start Exercise materials

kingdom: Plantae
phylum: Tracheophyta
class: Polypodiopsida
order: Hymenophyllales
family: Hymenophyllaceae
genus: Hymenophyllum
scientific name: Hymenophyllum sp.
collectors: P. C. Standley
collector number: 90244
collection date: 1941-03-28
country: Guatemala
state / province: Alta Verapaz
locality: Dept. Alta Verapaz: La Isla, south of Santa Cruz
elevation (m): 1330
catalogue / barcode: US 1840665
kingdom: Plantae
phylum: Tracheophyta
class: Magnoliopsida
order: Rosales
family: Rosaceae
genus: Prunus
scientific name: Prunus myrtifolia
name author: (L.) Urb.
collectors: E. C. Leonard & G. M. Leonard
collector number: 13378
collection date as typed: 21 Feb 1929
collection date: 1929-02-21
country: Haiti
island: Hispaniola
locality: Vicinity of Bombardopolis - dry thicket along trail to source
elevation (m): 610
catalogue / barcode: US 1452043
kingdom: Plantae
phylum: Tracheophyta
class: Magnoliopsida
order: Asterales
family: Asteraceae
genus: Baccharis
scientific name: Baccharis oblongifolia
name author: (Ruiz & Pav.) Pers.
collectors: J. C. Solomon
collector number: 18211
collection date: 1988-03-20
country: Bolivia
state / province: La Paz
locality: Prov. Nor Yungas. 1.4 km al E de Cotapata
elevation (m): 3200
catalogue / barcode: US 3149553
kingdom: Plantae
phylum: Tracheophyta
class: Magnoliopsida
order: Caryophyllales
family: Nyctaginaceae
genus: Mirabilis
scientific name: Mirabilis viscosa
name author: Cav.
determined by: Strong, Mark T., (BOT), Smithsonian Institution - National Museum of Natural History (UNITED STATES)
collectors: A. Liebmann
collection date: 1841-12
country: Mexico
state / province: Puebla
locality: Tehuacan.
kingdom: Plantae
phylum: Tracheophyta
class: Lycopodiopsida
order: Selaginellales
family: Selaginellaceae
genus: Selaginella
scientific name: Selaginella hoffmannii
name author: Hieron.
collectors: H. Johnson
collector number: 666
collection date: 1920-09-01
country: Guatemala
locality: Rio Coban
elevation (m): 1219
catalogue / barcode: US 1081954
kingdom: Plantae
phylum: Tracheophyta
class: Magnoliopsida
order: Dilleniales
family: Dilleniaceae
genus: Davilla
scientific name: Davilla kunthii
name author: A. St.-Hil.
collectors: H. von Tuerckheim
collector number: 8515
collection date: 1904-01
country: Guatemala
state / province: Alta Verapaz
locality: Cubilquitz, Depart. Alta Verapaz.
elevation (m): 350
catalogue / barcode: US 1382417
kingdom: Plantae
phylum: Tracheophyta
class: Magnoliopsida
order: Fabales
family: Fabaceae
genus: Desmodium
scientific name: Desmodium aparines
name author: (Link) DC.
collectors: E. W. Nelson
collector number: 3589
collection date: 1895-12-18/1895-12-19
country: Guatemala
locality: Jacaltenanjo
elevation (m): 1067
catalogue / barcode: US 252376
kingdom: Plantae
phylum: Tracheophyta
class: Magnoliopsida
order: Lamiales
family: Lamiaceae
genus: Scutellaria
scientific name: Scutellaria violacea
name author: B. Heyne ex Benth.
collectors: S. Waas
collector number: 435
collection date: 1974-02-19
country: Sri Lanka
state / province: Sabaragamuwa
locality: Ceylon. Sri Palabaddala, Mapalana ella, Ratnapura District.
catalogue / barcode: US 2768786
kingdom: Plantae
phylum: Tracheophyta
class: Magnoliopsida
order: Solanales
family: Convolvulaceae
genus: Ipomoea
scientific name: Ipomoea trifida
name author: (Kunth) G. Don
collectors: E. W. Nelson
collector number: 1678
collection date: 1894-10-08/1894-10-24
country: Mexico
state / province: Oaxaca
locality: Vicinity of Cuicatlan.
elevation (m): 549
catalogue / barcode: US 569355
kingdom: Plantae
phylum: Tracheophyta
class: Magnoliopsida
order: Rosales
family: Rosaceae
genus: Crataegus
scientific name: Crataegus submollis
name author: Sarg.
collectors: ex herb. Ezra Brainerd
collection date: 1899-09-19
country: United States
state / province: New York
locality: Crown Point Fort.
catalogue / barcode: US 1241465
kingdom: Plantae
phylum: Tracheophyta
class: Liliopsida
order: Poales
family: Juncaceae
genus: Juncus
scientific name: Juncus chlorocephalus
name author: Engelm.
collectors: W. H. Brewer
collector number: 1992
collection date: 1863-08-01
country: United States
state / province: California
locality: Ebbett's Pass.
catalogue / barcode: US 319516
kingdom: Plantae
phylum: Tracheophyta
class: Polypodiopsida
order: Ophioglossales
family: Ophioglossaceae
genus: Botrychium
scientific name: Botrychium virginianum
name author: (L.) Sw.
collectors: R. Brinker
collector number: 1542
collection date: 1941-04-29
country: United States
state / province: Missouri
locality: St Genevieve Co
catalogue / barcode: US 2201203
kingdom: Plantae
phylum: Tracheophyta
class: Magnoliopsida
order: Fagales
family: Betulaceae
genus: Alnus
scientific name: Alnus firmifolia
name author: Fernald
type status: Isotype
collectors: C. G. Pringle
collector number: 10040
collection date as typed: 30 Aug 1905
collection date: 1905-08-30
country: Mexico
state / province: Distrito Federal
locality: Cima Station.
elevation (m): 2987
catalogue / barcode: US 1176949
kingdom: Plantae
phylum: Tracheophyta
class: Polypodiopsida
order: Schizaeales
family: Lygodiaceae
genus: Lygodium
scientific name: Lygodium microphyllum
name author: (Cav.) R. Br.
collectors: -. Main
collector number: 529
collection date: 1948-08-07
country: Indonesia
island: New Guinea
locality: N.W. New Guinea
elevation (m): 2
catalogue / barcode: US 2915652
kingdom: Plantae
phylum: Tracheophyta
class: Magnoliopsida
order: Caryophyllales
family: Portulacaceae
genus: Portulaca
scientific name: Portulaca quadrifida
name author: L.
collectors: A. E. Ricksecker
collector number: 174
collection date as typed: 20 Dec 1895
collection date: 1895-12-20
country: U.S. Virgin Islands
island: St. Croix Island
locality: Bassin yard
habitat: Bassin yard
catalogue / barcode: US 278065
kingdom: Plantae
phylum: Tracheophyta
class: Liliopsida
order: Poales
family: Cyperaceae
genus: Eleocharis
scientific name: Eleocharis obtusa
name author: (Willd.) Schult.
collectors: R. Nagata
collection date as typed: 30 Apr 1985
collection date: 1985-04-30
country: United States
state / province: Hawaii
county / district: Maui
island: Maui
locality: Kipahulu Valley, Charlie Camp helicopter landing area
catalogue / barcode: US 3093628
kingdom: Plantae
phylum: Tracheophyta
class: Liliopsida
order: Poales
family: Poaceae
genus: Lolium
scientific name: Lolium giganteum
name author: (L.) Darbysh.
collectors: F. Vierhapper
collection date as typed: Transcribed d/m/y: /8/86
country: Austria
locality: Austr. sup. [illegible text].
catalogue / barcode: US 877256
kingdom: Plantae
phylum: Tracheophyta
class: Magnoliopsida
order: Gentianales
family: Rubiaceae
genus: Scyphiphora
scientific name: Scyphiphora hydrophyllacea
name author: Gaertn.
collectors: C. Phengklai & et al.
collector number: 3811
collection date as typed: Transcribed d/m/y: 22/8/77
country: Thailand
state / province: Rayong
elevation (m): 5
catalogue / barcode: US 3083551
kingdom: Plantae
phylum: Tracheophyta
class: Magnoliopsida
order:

end Exercise materials

**Problem to solve**. Give the records again with every "collectors" changed to "collected by", leaving everything else the same.

**Final answer**.
kingdom: Plantae
phylum: Tracheophyta
class: Polypodiopsida
order: Hymenophyllales
family: Hymenophyllaceae
genus: Hymenophyllum
scientific name: Hymenophyllum sp.
collected by: P. C. Standley
collector number: 90244
collection date: 1941-03-28
country: Guatemala
state / province: Alta Verapaz
locality: Dept. Alta Verapaz: La Isla, south of Santa Cruz
elevation (m): 1330
catalogue / barcode: US 1840665
kingdom: Plantae
phylum: Tracheophyta
class: Magnoliopsida
order: Rosales
family: Rosaceae
genus: Prunus
scientific name: Prunus myrtifolia
name author: (L.) Urb.
collected by: E. C. Leonard & G. M. Leonard
collector number: 13378
collection date as typed: 21 Feb 1929
collection date: 1929-02-21
country: Haiti
island: Hispaniola
locality: Vicinity of Bombardopolis - dry thicket along trail to source
elevation (m): 610
catalogue / barcode: US 1452043
kingdom: Plantae
phylum: Tracheophyta
class: Magnoliopsida
order: Asterales
family: Asteraceae
genus: Baccharis
scientific name: Baccharis oblongifolia
name author: (Ruiz & Pav.) Pers.
collected by: J. C. Solomon
collector number: 18211
collection date: 1988-03-20
country: Bolivia
state / province: La Paz
locality: Prov. Nor Yungas. 1.4 km al E de Cotapata
elevation (m): 3200
catalogue / barcode: US 3149553
kingdom: Plantae
phylum: Tracheophyta
class: Magnoliopsida
order: Caryophyllales
family: Nyctaginaceae
genus: Mirabilis
scientific name: Mirabilis viscosa
name author: Cav.
determined by: Strong, Mark T., (BOT), Smithsonian Institution - National Museum of Natural History (UNITED STATES)
collected by: A. Liebmann
collection date: 1841-12
country: Mexico
state / province: Puebla
locality: Tehuacan.
kingdom: Plantae
phylum: Tracheophyta
class: Lycopodiopsida
order: Selaginellales
family: Selaginellaceae
genus: Selaginella
scientific name: Selaginella hoffmannii
name author: Hieron.
collected by: H. Johnson
collector number: 666
collection date: 1920-09-01
country: Guatemala
locality: Rio Coban
elevation (m): 1219
catalogue / barcode: US 1081954
kingdom: Plantae
phylum: Tracheophyta
class: Magnoliopsida
order: Dilleniales
family: Dilleniaceae
genus: Davilla
scientific name: Davilla kunthii
name author: A. St.-Hil.
collected by: H. von Tuerckheim
collector number: 8515
collection date: 1904-01
country: Guatemala
state / province: Alta Verapaz
locality: Cubilquitz, Depart. Alta Verapaz.
elevation (m): 350
catalogue / barcode: US 1382417
kingdom: Plantae
phylum: Tracheophyta
class: Magnoliopsida
order: Fabales
family: Fabaceae
genus: Desmodium
scientific name: Desmodium aparines
name author: (Link) DC.
collected by: E. W. Nelson
collector number: 3589
collection date: 1895-12-18/1895-12-19
country: Guatemala
locality: Jacaltenanjo
elevation (m): 1067
catalogue / barcode: US 252376
kingdom: Plantae
phylum: Tracheophyta
class: Magnoliopsida
order: Lamiales
family: Lamiaceae
genus: Scutellaria
scientific name: Scutellaria violacea
name author: B. Heyne ex Benth.
collected by: S. Waas
collector number: 435
collection date: 1974-02-19
country: Sri Lanka
state / province: Sabaragamuwa
locality: Ceylon. Sri Palabaddala, Mapalana ella, Ratnapura District.
catalogue / barcode: US 2768786
kingdom: Plantae
phylum: Tracheophyta
class: Magnoliopsida
order: Solanales
family: Convolvulaceae
genus: Ipomoea
scientific name: Ipomoea trifida
name author: (Kunth) G. Don
collected by: E. W. Nelson
collector number: 1678
collection date: 1894-10-08/1894-10-24
country: Mexico
state / province: Oaxaca
locality: Vicinity of Cuicatlan.
elevation (m): 549
catalogue / barcode: US 569355
kingdom: Plantae
phylum: Tracheophyta
class: Magnoliopsida
order: Rosales
family: Rosaceae
genus: Crataegus
scientific name: Crataegus submollis
name author: Sarg.
collected by: ex herb. Ezra Brainerd
collection date: 1899-09-19
country: United States
state / province: New York
locality: Crown Point Fort.
catalogue / barcode: US 1241465
kingdom: Plantae
phylum: Tracheophyta
class: Liliopsida
order: Poales
family: Juncaceae
genus: Juncus
scientific name: Juncus chlorocephalus
name author: Engelm.
collected by: W. H. Brewer
collector number: 1992
collection date: 1863-08-01
country: United States
state / province: California
locality: Ebbett's Pass.
catalogue / barcode: US 319516
kingdom: Plantae
phylum: Tracheophyta
class: Polypodiopsida
order: Ophioglossales
family: Ophioglossaceae
genus: Botrychium
scientific name: Botrychium virginianum
name author: (L.) Sw.
collected by: R. Brinker
collector number: 1542
collection date: 1941-04-29
country: United States
state / province: Missouri
locality: St Genevieve Co
catalogue / barcode: US 2201203
kingdom: Plantae
phylum: Tracheophyta
class: Magnoliopsida
order: Fagales
family: Betulaceae
genus: Alnus
scientific name: Alnus firmifolia
name author: Fernald
type status: Isotype
collected by: C. G. Pringle
collector number: 10040
collection date as typed: 30 Aug 1905
collection date: 1905-08-30
country: Mexico
state / province: Distrito Federal
locality: Cima Station.
elevation (m): 2987
catalogue / barcode: US 1176949
kingdom: Plantae
phylum: Tracheophyta
class: Polypodiopsida
order: Schizaeales
family: Lygodiaceae
genus: Lygodium
scientific name: Lygodium microphyllum
name author: (Cav.) R. Br.
collected by: -. Main
collector number: 529
collection date: 1948-08-07
country: Indonesia
island: New Guinea
locality: N.W. New Guinea
elevation (m): 2
catalogue / barcode: US 2915652
kingdom: Plantae
phylum: Tracheophyta
class: Magnoliopsida
order: Caryophyllales
family: Portulacaceae
genus: Portulaca
scientific name: Portulaca quadrifida
name author: L.
collected by: A. E. Ricksecker
collector number: 174
collection date as typed: 20 Dec 1895
collection date: 1895-12-20
country: U.S. Virgin Islands
island: St. Croix Island
locality: Bassin yard
habitat: Bassin yard
catalogue / barcode: US 278065
kingdom: Plantae
phylum: Tracheophyta
class: Liliopsida
order: Poales
family: Cyperaceae
genus: Eleocharis
scientific name: Eleocharis obtusa
name author: (Willd.) Schult.
collected by: R. Nagata
collection date as typed: 30 Apr 1985
collection date: 1985-04-30
country: United States
state / province: Hawaii
county / district: Maui
island: Maui
locality: Kipahulu Valley, Charlie Camp helicopter landing area
catalogue / barcode: US 3093628
kingdom: Plantae
phylum: Tracheophyta
class: Liliopsida
order: Poales
family: Poaceae
genus: Lolium
scientific name: Lolium giganteum
name author: (L.) Darbysh.
collected by: F. Vierhapper
collection date as typed: Transcribed d/m/y: /8/86
country: Austria
locality: Austr. sup. [illegible text].
catalogue / barcode: US 877256
kingdom: Plantae
phylum: Tracheophyta
class: Magnoliopsida
order: Gentianales
family: Rubiaceae
genus: Scyphiphora
scientific name: Scyphiphora hydrophyllacea
name author: Gaertn.
collected by: C. Phengklai & et al.
collector number: 3811
collection date as typed: Transcribed d/m/y: 22/8/77
country: Thailand
state / province: Rayong
elevation (m): 5
catalogue / barcode: US 3083551
kingdom: Plantae
phylum: Tracheophyta
class: Magnoliopsida
order:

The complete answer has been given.